Fine Dining is Under Attack

Fine Dining is Under Attack

Essays, Reviews

Fine Dining Has Found Itself in the Heart of Class Conflict

The COVID pandemic forced some aspects of our society to do some self reflection and the resulting self-flagellation did not trend the path I would have predicted. Marie Kondo has decided clutter can be a good thing. Universities suddenly believe student-athletes deserve to be treated with personal rights. Voters decided fascism should wait at least two more years. But the most surprising to me has been the new negative coverage of the fine dining world. 

I would have assumed that after months of quarantine people would be grateful to pay top dollar for meals that are out of reach for even the most experienced home cook. Yet, it seems many have decided the outrageous prices and more avant garde culinary experiments are a bridge too far. The criticisms have come in a number of formats over the last year and seem to be a liberal pushback on excess. 

Probably the most famous example was from F/X’s The Bear. A show that took the internet by storm upon its release last summer. Other than the funny looking yet still hot sex appeal of its lead, Jeremy Alan White, much of the show is about the rigors of the culinary business. White plays a chef who had been at the top of the culinary game, working as a sous chef at one of the most prestigious restaurants in the world. He now finds himself trying to implement that level of detail in his late brother’s Italian Beef shop in a blue collar Chicago neighborhood. 

Much of The Bear’s criticism of high end culinary experiences comes from the perspectives of the kitchen staff. Abuse, impossible standards, and mental breakdowns being the most common feelings shown on screen. This look behind the curtain has borne truthful as world famous NOMA has announced it will be closing as a full time restaurant in the coming years as the industry is no longer “sustainable.” With reports that it regularly staffed its kitchens with under or even unpaid interns would show that reasoning to be quite accurate. Which sounds much like the backstory for The Bear’s Sydney, played by Ayo Edebiri.

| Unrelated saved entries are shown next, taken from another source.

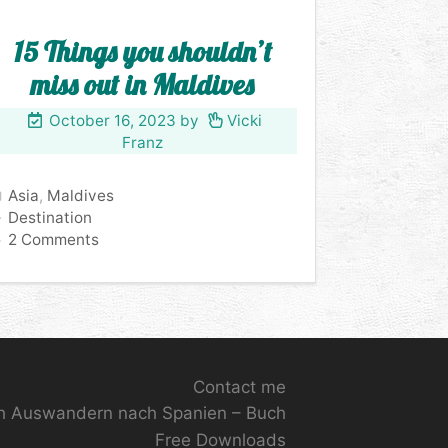
15 Things you shouldn’t
miss out in Maldives
October 16, 2023
by
Vicki
Franz
Categories
Asia
,
Maldives
Tags
Destination
2 Comments
Contact me
ch Auswandern nach Spanien – Buch
Free Downloads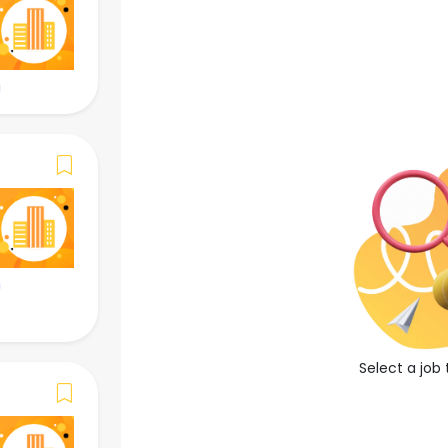
()
Apply Now
Save Job
Job Overview
Job Description
-
Job Requirements
Select a job 
-
Required Language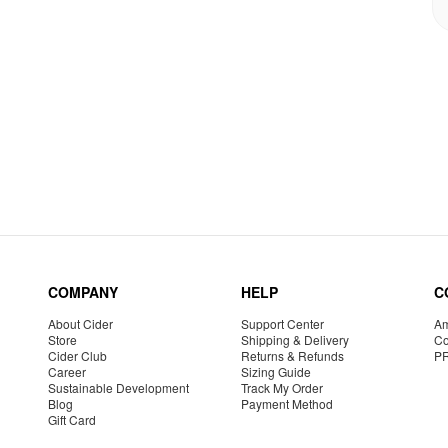
COMPANY
HELP
C
About Cider
Support Center
Am
Store
Shipping & Delivery
Co
Cider Club
Returns & Refunds
P
Career
Sizing Guide
Sustainable Development
Track My Order
Blog
Payment Method
Gift Card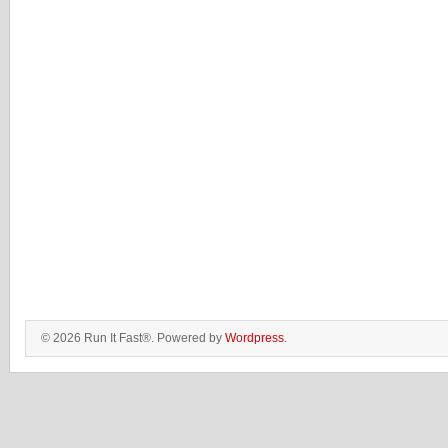
© 2026 Run It Fast®. Powered by
Wordpress
.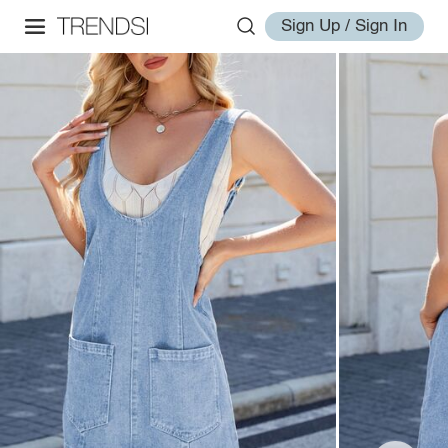
Sign Up / Sign In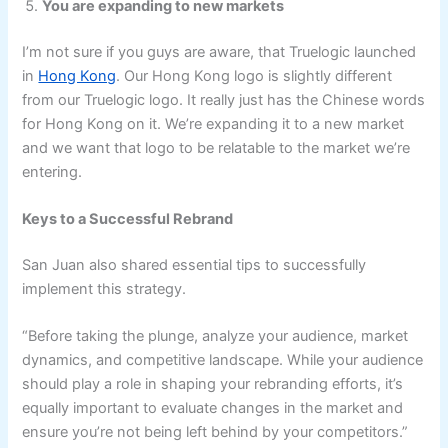
You are expanding to new markets
I’m not sure if you guys are aware, that Truelogic launched
in
Hong Kong
. Our Hong Kong logo is slightly different
from our Truelogic logo. It really just has the Chinese words
for Hong Kong on it. We’re expanding it to a new market
and we want that logo to be relatable to the market we’re
entering.
Keys to a Successful Rebrand
San Juan also shared essential tips to successfully
implement this strategy.
“Before taking the plunge, analyze your audience, market
dynamics, and competitive landscape. While your audience
should play a role in shaping your rebranding efforts, it’s
equally important to evaluate changes in the market and
ensure you’re not being left behind by your competitors.”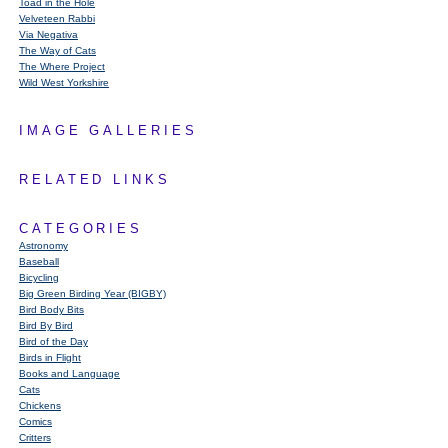
Toad in the Hole
Velveteen Rabbi
Via Negativa
The Way of Cats
The Where Project
Wild West Yorkshire
IMAGE GALLERIES
RELATED LINKS
CATEGORIES
Astronomy
Baseball
Bicycling
Big Green Birding Year (BIGBY)
Bird Body Bits
Bird By Bird
Bird of the Day
Birds in Flight
Books and Language
Cats
Chickens
Comics
Critters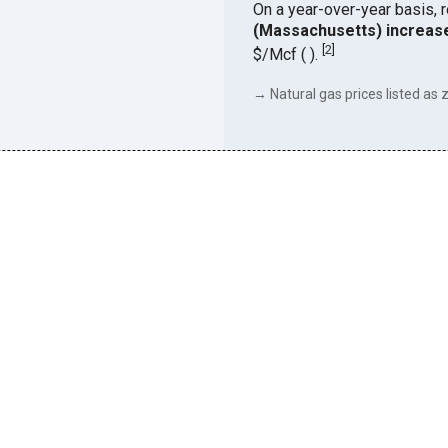
On a year-over-year basis, 
(Massachusetts) increas
[
2
]
$/Mcf ( ).
→ Natural gas prices listed as z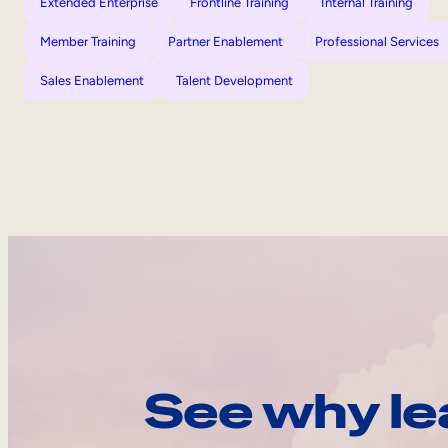
Extended Enterprise
Frontline Training
Internal Training
Member Training
Partner Enablement
Professional Services
Sales Enablement
Talent Development
See why le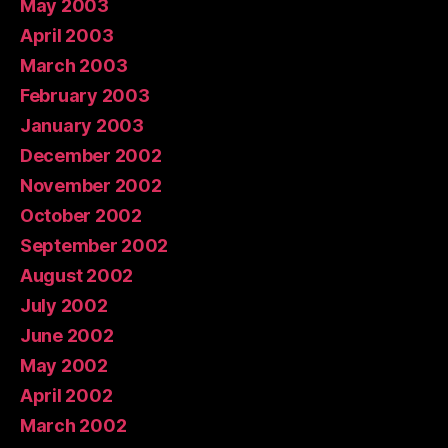
May 2003
April 2003
March 2003
February 2003
January 2003
December 2002
November 2002
October 2002
September 2002
August 2002
July 2002
June 2002
May 2002
April 2002
March 2002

But why would fine dining be where we draw the line in the sand? Where is the drama show of the abuse in the tech world or following around the unpaid interns working on capitol hill? The New York Times’ Pete Wells has also begun to find cracks in the culinary world that he himself has propped up for so many years. He recently featured on the NYT The Daily podcast, speaking directly about his distaste for the excess of this industry. The cost as well as the absurdity of some of the experiences just feel different in the enviornment of post-COVID America. Wells has decided to make sure his column will include the exemplary work of chefs and restaurants that also fit a more appropriate budget. 

Perhaps Wells is just seizing on a market that has an Anthony Bourdain shaped hole. This episode coming just a few weeks after the release of The Menu has me thinking he may have been influenced a bit by Ralph Fiennes Chef Slowik. The Menu has all the direct class connotations that this current revolt on fine dining deserves. The treatment of the staff is horrid of course, but lets be honest, we’re really only pissed at how outrageous the cost has become. In The Menu, Chef Slowik and his staff have gathered together all the people who have ruined the culinary arts. The rich who spend to spend, the critics who assert power they hardly earned, and the obsessed fan who trivializes decades of learning and technique with wikipedia articles and tiktoks. 

It’s easy to attack the art of any field once it reaches an intellectual playing field reserved for only those who study. Who hasn’t seen a photo or painting and thought “I could do that.”? The Menu does an excellent job at ensuring the art isn’t what is being attacked. Chef Slowik’s unique dishes are just as important as a cheeseburger, but the people who spend money on his restaurant have no clue how to appreciate art that isn’t out of reach from others. 

Pete Wells and The Bear find a middle ground, where the blue collar italian beef sandwich and a more sophisticated plated dish could be served together. I find this pattern to be interesting and foreboding. Liberals are quite prone to accidentally flip a switch that triggers the reactionary conservatives. As I mentioned, I believe much of this concern is based around the decidedly class based elitism of what has become a fine art. Much like Free Jazz and Contemporary Art, it’s not for everybody and certainly takes a bit of study to appreciate the final product. 

My worry is popularizing a critique of any fine art could risk the artists at all levels. At a time when Ron Desantis is fighting to remove African American studies from high schools and targeting tenure, liberals should be careful on which front the class war should take. I assume much of this is derived from guilt around the wasted dollars on excessive nights out, all the more extreme during a year of inflation. But the fascists are already coming for the academics. The artists are always targeted next.